== Records supplied
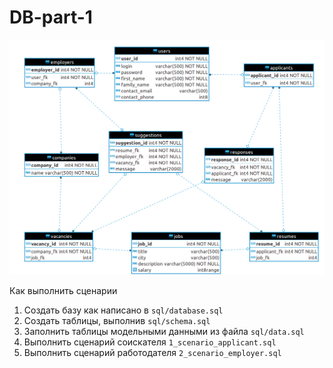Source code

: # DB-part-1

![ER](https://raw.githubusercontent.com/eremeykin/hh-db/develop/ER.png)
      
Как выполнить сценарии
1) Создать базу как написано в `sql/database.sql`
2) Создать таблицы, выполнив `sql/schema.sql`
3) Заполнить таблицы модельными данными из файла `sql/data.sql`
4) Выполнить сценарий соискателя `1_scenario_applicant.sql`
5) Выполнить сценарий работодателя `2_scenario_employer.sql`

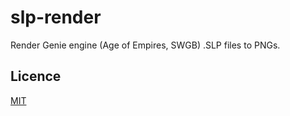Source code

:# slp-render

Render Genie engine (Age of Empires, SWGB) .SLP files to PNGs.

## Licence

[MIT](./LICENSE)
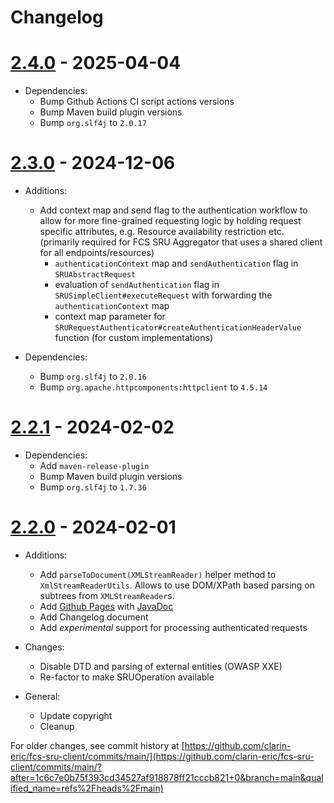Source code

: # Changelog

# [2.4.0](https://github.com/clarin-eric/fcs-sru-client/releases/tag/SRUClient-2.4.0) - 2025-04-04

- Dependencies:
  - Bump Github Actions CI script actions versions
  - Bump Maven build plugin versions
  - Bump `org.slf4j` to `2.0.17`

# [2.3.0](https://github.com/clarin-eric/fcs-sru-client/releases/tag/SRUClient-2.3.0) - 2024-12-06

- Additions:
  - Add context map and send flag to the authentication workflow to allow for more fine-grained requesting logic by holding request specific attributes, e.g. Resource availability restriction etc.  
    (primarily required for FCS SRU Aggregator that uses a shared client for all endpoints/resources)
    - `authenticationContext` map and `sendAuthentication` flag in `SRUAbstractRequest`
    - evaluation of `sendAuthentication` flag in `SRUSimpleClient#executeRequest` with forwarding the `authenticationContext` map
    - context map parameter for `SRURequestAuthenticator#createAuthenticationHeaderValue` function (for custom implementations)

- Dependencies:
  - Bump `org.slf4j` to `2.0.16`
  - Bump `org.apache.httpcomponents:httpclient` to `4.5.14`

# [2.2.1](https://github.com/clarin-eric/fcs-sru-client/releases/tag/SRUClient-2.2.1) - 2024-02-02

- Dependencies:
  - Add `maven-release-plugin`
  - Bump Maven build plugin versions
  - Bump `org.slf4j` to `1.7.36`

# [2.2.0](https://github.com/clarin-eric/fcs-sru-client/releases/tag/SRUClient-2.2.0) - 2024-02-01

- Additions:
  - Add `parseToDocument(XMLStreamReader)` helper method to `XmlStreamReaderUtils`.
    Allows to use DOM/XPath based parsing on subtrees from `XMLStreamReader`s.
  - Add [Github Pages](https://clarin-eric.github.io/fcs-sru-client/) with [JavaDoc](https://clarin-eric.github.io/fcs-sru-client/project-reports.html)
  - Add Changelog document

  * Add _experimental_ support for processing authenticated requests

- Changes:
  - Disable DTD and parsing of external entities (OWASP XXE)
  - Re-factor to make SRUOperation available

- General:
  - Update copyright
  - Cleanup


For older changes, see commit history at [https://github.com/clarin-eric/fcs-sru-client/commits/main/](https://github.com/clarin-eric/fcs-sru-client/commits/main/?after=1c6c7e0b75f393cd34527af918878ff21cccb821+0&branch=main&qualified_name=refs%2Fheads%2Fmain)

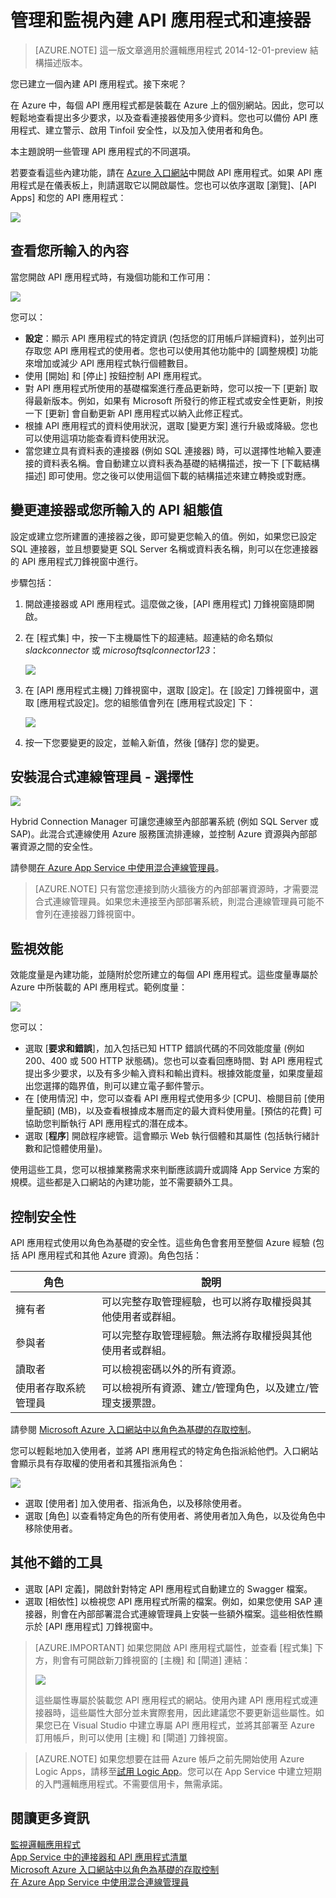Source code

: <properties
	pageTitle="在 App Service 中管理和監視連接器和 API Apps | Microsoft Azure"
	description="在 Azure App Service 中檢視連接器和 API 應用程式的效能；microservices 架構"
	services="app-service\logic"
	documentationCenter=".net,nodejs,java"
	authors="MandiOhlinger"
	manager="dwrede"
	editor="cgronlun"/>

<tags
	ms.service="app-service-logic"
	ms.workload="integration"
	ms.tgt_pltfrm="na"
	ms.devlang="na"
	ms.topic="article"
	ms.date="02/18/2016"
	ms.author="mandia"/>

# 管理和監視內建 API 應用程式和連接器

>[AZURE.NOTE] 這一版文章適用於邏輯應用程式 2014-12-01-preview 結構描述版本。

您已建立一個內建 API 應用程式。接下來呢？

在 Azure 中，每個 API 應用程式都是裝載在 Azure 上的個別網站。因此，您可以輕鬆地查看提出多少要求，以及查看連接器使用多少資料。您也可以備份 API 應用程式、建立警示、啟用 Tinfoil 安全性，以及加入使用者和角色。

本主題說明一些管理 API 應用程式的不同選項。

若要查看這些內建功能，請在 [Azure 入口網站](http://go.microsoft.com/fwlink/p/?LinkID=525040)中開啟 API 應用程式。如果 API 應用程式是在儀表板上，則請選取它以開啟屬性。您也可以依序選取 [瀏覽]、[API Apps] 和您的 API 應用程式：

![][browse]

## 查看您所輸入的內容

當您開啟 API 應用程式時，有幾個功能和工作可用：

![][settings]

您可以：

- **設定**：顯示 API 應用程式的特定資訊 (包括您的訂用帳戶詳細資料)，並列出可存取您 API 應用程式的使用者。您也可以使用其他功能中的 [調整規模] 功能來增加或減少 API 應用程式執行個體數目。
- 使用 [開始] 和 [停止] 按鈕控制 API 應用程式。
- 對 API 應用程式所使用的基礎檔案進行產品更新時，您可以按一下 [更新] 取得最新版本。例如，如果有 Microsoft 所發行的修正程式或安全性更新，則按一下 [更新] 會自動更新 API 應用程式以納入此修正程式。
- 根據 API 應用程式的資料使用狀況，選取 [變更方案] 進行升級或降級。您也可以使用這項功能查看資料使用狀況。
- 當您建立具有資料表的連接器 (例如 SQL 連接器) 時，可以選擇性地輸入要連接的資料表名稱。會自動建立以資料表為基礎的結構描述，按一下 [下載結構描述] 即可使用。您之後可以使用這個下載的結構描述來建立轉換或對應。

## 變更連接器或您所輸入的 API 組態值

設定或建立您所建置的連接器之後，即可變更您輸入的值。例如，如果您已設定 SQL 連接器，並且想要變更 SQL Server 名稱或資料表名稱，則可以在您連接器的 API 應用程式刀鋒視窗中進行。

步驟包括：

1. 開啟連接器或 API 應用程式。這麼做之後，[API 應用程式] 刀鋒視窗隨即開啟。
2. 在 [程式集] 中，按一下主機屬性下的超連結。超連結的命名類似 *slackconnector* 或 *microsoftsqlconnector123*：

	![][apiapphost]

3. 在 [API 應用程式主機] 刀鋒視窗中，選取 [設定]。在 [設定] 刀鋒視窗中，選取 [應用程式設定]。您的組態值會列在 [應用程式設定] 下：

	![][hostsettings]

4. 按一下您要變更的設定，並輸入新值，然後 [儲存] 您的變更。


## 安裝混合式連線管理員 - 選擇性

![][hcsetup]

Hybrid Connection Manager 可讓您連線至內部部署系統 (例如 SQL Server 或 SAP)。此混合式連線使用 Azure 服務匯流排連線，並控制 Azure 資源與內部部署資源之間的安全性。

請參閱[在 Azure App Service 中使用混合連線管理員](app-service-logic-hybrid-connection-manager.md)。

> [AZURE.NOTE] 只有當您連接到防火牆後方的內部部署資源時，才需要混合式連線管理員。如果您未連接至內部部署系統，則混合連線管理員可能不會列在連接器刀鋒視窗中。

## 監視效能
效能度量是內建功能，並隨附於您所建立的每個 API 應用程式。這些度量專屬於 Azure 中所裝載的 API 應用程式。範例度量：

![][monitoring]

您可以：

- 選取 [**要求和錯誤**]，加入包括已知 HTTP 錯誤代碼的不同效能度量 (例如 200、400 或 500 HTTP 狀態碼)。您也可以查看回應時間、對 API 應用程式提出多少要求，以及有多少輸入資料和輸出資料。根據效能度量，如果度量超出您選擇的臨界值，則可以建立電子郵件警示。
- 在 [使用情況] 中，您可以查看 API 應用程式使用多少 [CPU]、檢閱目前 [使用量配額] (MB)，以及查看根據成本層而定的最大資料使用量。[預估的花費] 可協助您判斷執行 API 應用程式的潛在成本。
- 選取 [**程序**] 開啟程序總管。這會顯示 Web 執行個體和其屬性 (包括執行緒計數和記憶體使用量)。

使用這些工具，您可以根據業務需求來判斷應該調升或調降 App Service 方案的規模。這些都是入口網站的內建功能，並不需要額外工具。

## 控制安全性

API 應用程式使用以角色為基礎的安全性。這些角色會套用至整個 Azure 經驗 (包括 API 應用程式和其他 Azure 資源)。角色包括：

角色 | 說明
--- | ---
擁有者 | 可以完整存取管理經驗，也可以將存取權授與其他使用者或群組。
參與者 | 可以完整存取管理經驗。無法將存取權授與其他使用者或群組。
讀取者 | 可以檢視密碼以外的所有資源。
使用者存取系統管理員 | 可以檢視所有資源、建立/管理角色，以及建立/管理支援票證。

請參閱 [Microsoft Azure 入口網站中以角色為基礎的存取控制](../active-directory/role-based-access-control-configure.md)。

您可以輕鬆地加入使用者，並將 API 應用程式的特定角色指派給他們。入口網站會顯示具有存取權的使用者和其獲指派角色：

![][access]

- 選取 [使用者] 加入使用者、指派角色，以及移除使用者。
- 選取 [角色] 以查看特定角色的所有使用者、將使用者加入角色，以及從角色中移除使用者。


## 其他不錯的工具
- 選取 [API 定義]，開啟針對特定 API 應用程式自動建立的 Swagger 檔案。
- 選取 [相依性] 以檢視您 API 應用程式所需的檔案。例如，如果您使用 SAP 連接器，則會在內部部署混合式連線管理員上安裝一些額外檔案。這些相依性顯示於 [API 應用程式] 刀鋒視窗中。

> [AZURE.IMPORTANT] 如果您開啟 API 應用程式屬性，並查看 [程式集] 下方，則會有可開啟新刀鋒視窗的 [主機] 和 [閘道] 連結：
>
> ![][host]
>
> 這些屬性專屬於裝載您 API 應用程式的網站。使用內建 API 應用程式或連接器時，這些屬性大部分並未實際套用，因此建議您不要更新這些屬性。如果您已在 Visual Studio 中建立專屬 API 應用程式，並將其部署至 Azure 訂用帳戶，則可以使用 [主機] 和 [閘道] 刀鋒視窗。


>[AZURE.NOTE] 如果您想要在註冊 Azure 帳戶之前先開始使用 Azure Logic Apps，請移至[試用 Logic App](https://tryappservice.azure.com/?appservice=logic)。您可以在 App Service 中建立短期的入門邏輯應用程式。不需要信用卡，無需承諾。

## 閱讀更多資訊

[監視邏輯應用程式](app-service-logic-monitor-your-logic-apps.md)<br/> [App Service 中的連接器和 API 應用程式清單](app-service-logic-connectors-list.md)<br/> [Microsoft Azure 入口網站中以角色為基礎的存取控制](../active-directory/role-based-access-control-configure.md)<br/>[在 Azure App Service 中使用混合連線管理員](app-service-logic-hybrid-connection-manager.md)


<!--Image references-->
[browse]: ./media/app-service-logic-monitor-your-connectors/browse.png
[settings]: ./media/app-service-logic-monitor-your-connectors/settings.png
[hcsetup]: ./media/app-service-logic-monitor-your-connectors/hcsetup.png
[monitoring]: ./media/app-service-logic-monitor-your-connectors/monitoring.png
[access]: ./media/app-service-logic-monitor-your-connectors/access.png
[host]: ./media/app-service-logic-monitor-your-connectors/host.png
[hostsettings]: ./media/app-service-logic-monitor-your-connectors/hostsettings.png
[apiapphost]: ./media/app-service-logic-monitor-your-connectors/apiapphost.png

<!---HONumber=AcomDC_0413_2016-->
====
#### [What the task asks]
In the data above, which lines include "role"? Return those lines.

#### [Task result]
請參閱 [Microsoft Azure 入口網站中以角色為基礎的存取控制](../active-directory/role-based-access-control-configure.md)。
[監視邏輯應用程式](app-service-logic-monitor-your-logic-apps.md)<br/> [App Service 中的連接器和 API 應用程式清單](app-service-logic-connectors-list.md)<br/> [Microsoft Azure 入口網站中以角色為基礎的存取控制](../active-directory/role-based-access-control-configure.md)<br/>[在 Azure App Service 中使用混合連線管理員](app-service-logic-hybrid-connection-manager.md)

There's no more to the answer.